═════ Data provided ═════

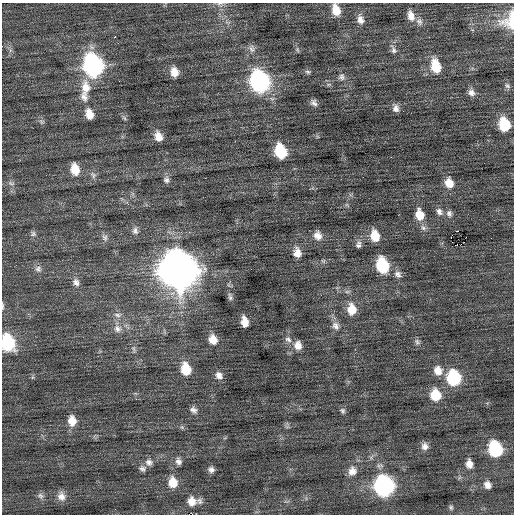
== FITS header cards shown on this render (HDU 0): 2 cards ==
NAXIS1  =                  512 / Axis length
NAXIS2  =                  512 / Axis length

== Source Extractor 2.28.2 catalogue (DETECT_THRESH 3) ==
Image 512 x 512 px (HDU 0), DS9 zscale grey, 1 PNG px = 1 image px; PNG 516 x 516 px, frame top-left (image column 1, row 512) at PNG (2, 3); no overlay
Background 0.0784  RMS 0.74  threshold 2.21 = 3 sigma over >= 5 px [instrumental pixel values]
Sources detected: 93; all 93 listed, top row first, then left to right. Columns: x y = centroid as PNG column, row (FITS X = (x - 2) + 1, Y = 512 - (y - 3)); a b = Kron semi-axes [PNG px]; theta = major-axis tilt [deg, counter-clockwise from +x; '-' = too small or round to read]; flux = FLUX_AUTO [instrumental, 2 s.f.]
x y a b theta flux
220 4 10 5 7 140
336 10 12 8 -75 690
411 16 13 8 -73 400
360 20 13 8 -75 330
509 21 24 19 61 1200
419 22 11 8 -58 220
114 37 3 3 - 420
252 49 11 8 -78 240
297 50 7 4 -71 82
393 50 14 7 -64 240
93 66 14 11 -74 14000
436 66 16 10 -74 1100
174 72 10 8 -79 490
308 72 7 5 -15 100
342 77 9 9 - 210
260 81 14 11 -73 13000
329 84 6 4 18 73
507 86 8 7 - 150
86 87 20 12 -90 890
471 93 10 9 - 260
84 97 14 9 -60 370
314 103 8 7 - 200
396 108 10 8 -80 260
89 114 12 8 -71 520
124 118 7 4 -45 84
42 122 7 6 - 110
504 125 12 9 -74 1800
158 136 11 8 -70 460
281 151 12 9 -72 2300
75 169 13 9 -77 790
93 175 11 7 -58 190
166 180 9 8 - 190
11 183 10 5 -12 140
449 183 12 9 -74 600
439 212 10 8 -55 230
449 213 10 8 -71 200
419 215 13 9 -76 700
423 228 8 7 - 190
135 231 10 8 -82 210
458 231 2 2 - 2000
33 234 8 7 - 130
318 236 11 10 - 400
375 236 12 9 -79 840
105 237 11 7 -63 190
451 237 2 2 - 510
491 238 2 2 - 130
358 245 10 7 74 180
456 245 4 2 - 90
297 253 12 9 -80 450
323 261 6 5 - 82
382 265 13 9 -73 2700
38 269 9 9 - 210
179 270 17 14 -68 120000
398 274 11 9 -35 260
76 282 11 9 -63 270
347 291 8 4 8 110
230 297 10 6 -76 140
2 306 11 3 -88 88
352 309 14 11 -84 770
117 315 12 6 -2 240
244 322 9 6 -79 540
336 326 12 10 -60 340
117 329 12 11 - 390
288 339 10 7 -33 220
213 340 11 9 -69 550
417 342 9 7 -49 150
8 343 14 10 -76 3100
298 345 11 9 -82 420
133 349 10 5 -79 150
186 369 12 9 -74 1100
438 370 12 10 -69 530
219 375 10 8 -55 290
454 378 11 10 - 3900
435 395 11 10 - 1300
193 410 10 7 -42 200
342 411 8 6 -47 120
72 421 12 9 -84 600
425 446 9 9 - 280
495 449 11 9 -75 3900
178 461 10 7 -68 210
149 462 11 9 -21 280
469 464 10 7 -82 350
142 469 10 8 -23 180
211 470 8 7 - 200
352 471 12 11 - 420
173 482 12 10 -82 750
384 485 12 11 - 14000
487 485 8 7 - 270
41 496 10 8 -31 180
61 496 12 10 -78 390
192 501 8 7 - 450
199 501 10 8 -31 200
451 507 6 5 - 77
At the frame edge (FLAGS 8, measured only in part): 5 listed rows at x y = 220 4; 336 10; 509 21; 2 306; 8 343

═════

**Exercise goal**
Could you copy out, without any change, the lines of the entries that begin at the one containing "Source Extractor 2.28.2" and continue through the one containing "220 4 10 5 7 140"?

**Correct output**
== Source Extractor 2.28.2 catalogue (DETECT_THRESH 3) ==
Image 512 x 512 px (HDU 0), DS9 zscale grey, 1 PNG px = 1 image px; PNG 516 x 516 px, frame top-left (image column 1, row 512) at PNG (2, 3); no overlay
Background 0.0784  RMS 0.74  threshold 2.21 = 3 sigma over >= 5 px [instrumental pixel values]
Sources detected: 93; all 93 listed, top row first, then left to right. Columns: x y = centroid as PNG column, row (FITS X = (x - 2) + 1, Y = 512 - (y - 3)); a b = Kron semi-axes [PNG px]; theta = major-axis tilt [deg, counter-clockwise from +x; '-' = too small or round to read]; flux = FLUX_AUTO [instrumental, 2 s.f.]
x y a b theta flux
220 4 10 5 7 140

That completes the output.